Há filmes que não fazem o menor sentido, mas são divertidos. Infelizmente, Assassin’s Creed não é um deles.

Sim, é verdade que eu nunca joguei nenhum dos games da série – porém, isso não deveria me impedir de conseguir entender o que se passa na adaptação cinematográfica, comandada por Justin Kurzel (também responsável pelo recente e ótimo Macbeth). Baseado na franquia de jogos da Ubisoft, Assassin’s Creed se propõe a contar a história de Callum Lynch (Michael Fassbender), homem condenado à morte que é feito de “cobaia” por uma empresa para reviver as memórias de seu ancestral, Aguilar, um membro do Credo dos Assassinos, nos tempos da Inquisição Espanhola, em 1492. E isso tudo se dá através de… sincronização genética do DNA? Para embarcar numa missão que envolve encontrar a Maçã do Éden, artefato com o código genético do livre-arbítrio?
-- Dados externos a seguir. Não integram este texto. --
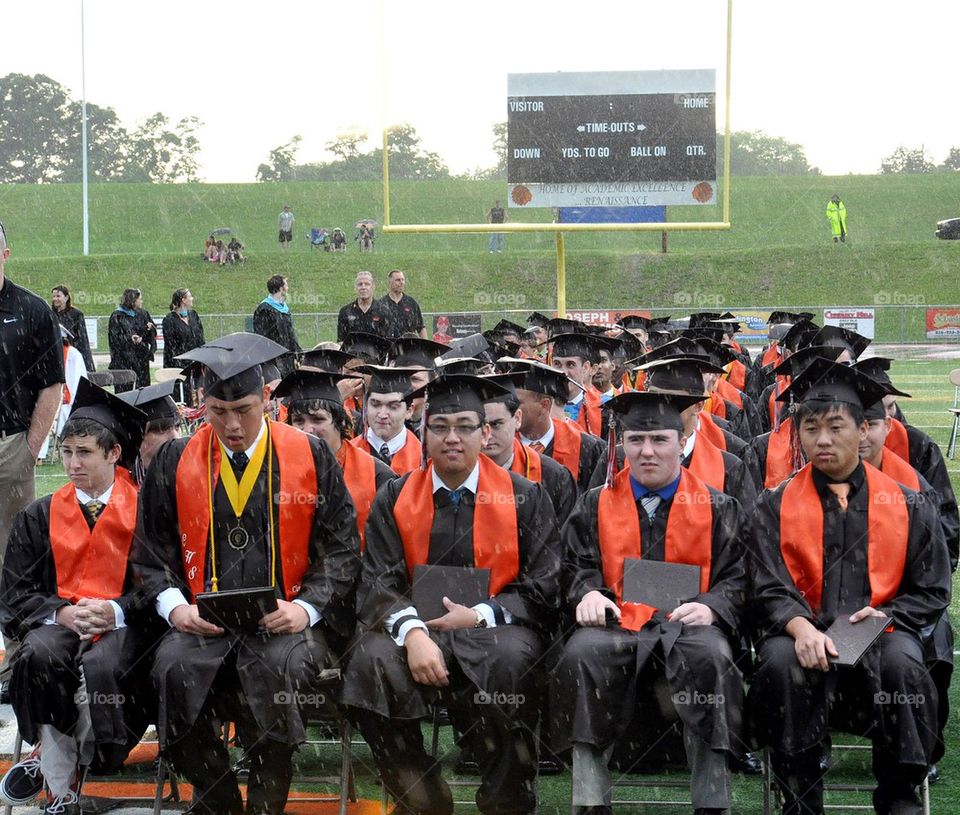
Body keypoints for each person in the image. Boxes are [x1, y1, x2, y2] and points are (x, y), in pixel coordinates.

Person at [131, 333, 362, 815]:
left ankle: (265, 803)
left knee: (279, 671)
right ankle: (218, 800)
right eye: (218, 410)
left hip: (283, 622)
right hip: (203, 622)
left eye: (244, 409)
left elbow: (341, 549)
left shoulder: (309, 456)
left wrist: (306, 608)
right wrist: (174, 607)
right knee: (169, 670)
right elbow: (150, 551)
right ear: (202, 404)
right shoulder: (175, 461)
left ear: (268, 399)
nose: (232, 425)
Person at [340, 374, 560, 815]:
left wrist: (480, 614)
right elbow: (378, 579)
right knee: (368, 663)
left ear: (486, 433)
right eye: (439, 426)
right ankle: (420, 792)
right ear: (424, 433)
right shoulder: (396, 496)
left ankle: (507, 800)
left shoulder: (525, 497)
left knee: (513, 663)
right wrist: (413, 632)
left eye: (465, 426)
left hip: (497, 628)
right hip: (414, 627)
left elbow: (546, 582)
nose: (452, 438)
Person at [748, 359, 949, 815]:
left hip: (882, 631)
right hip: (803, 634)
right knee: (781, 664)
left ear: (864, 431)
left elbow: (932, 588)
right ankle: (800, 794)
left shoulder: (910, 502)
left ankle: (899, 794)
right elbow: (765, 584)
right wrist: (800, 628)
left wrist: (890, 615)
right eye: (811, 427)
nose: (822, 439)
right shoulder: (774, 506)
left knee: (904, 668)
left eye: (836, 426)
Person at [551, 390, 748, 815]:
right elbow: (573, 565)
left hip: (690, 626)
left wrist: (713, 606)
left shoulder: (718, 506)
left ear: (681, 442)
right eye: (636, 440)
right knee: (580, 654)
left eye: (659, 440)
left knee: (713, 658)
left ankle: (712, 802)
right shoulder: (595, 503)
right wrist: (586, 592)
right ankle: (589, 801)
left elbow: (740, 575)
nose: (647, 451)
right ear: (621, 444)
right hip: (616, 625)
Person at [0, 379, 154, 815]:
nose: (71, 464)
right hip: (59, 623)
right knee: (39, 656)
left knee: (106, 668)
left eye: (84, 453)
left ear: (113, 453)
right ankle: (63, 788)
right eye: (66, 452)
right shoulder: (40, 515)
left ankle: (66, 763)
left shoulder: (143, 511)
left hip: (124, 627)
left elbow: (160, 585)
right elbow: (15, 590)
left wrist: (115, 611)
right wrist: (62, 614)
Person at [0, 219, 65, 697]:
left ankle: (14, 660)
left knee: (14, 556)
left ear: (5, 253)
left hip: (9, 446)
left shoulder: (32, 309)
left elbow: (51, 384)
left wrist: (32, 446)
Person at [274, 368, 395, 551]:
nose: (307, 430)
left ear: (340, 423)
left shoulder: (379, 476)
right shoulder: (276, 473)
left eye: (317, 419)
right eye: (299, 420)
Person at [350, 365, 423, 475]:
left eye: (393, 406)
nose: (382, 414)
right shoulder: (347, 454)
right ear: (365, 406)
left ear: (409, 411)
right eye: (375, 404)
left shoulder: (424, 459)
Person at [118, 380, 182, 486]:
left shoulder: (190, 474)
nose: (176, 436)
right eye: (162, 430)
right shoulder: (119, 488)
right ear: (138, 437)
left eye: (177, 427)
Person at [107, 288, 156, 391]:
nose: (141, 301)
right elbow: (114, 339)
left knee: (143, 390)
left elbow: (151, 333)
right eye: (140, 299)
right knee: (125, 391)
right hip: (124, 361)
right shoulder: (117, 316)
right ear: (132, 300)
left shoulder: (143, 314)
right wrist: (129, 339)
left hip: (141, 360)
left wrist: (149, 329)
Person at [253, 275, 301, 377]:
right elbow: (261, 335)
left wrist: (297, 351)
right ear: (280, 288)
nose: (288, 288)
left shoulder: (283, 308)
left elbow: (290, 332)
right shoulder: (264, 309)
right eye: (286, 285)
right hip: (273, 358)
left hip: (287, 357)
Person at [50, 285, 95, 372]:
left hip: (71, 355)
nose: (55, 299)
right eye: (54, 296)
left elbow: (82, 340)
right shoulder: (50, 314)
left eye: (58, 296)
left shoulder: (76, 315)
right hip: (56, 356)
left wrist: (86, 364)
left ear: (66, 297)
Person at [337, 271, 392, 341]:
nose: (363, 287)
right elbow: (341, 341)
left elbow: (388, 342)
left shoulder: (384, 311)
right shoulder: (345, 311)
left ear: (373, 287)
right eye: (360, 284)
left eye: (367, 284)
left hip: (376, 351)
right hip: (351, 352)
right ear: (355, 288)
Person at [162, 288, 205, 369]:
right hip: (178, 364)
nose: (192, 298)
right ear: (183, 300)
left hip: (196, 361)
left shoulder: (193, 315)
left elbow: (201, 339)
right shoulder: (169, 320)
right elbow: (170, 346)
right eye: (190, 296)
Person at [380, 269, 427, 339]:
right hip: (388, 347)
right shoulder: (381, 304)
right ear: (390, 282)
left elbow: (421, 328)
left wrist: (426, 347)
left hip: (409, 346)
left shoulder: (411, 303)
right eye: (398, 280)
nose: (401, 282)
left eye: (403, 280)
Talvez seja melhor corrigir: Assassin’s Creed não se propõe realmente a contar uma história, e sim a apresentar (más) justificativas para engatar uma cena de ação após a outra. Em alguns momentos, as cenas funcionam, pelo menos, como uma determinada perseguição pelos túneis da antiga Espanha; na maioria das vezes, porém, elas são sabotadas por uma montagem perigosamente irregular e uma direção que não consegue nem localizar geograficamente os participantes da ação.

Enquanto isso, o roteiro assinado a seis mãos pouco se preocupa em manter um mínimo de coerência ou coesão: para os fãs do jogo, talvez a história faça sentido por conta de seus prováveis easter eggs em abundância; para alguém não-familiarizado, porém, a suspensão da descrença não é suficiente, já que o próprio filme quebra suas regras estabelecidas momentos antes, e abandona de vez qualquer lógica na passagem do segundo para o terceiro ato. (Por que Callum consegue de repente se comunicar com uma espécie de “fantasmas” no Animus, por exemplo, se tratavam-se apenas de memórias? E quem explica a virada de atitude final da personagem de Marion Cotillard? E, além de serem ótimos assassinos, eles também aparatam, por acaso?) Aqui e ali, há até uma tentativa de elaborar comentários sociais acerca da violência e da natureza humana, mas tudo se torna uma sucessão de diálogos ruins e expositivos, em que Cotillard sempre faz questão de dizer que é uma mulher da ciência e Fassbender responde com uma cara cética.

Ver créditos poderosos envolvidos nessa bagunça, aliás, prova mais uma vez, que não está fácil pra ninguém: além do próprio Kurzel na direção, Assassin’s Creed conta com um elenco de calibre, encabeçado logo por Michael Fassbender, que se entrega como de praxe, mesmo que o papel não seja grande coisa, e Marion Cotillard, que parece trazer alguns maus resquícios de Batman – O Cavaleiro das Trevas Ressurge. Completam o time ninguém menos que Charlotte Rampling, reduzida a cameo de luxo e personagem completamente desnecessária, e Jeremy Irons, visivelmente necessitado para pagar seus boletos atrasados, envolvido em mais uma bomba após Batman vs Superman: A Origem da Justiça.

Assassin's Creed

Com belos visuais, contexto histórico promissor e a direção de Justin Kurzel no comando, Assassin’s Creed poderia fugir à regra da maioria dos filmes baseados em games e ser uma experiência cinematográfica minimamente decente. Infelizmente, a sensação que fica é a de estar vendo seu primo mais velho jogar um videogame que você não conhece e não te emprestar o controle. E como primo mais novo que não tinha console em casa eu digo: não tem graça nenhuma não poder jogar.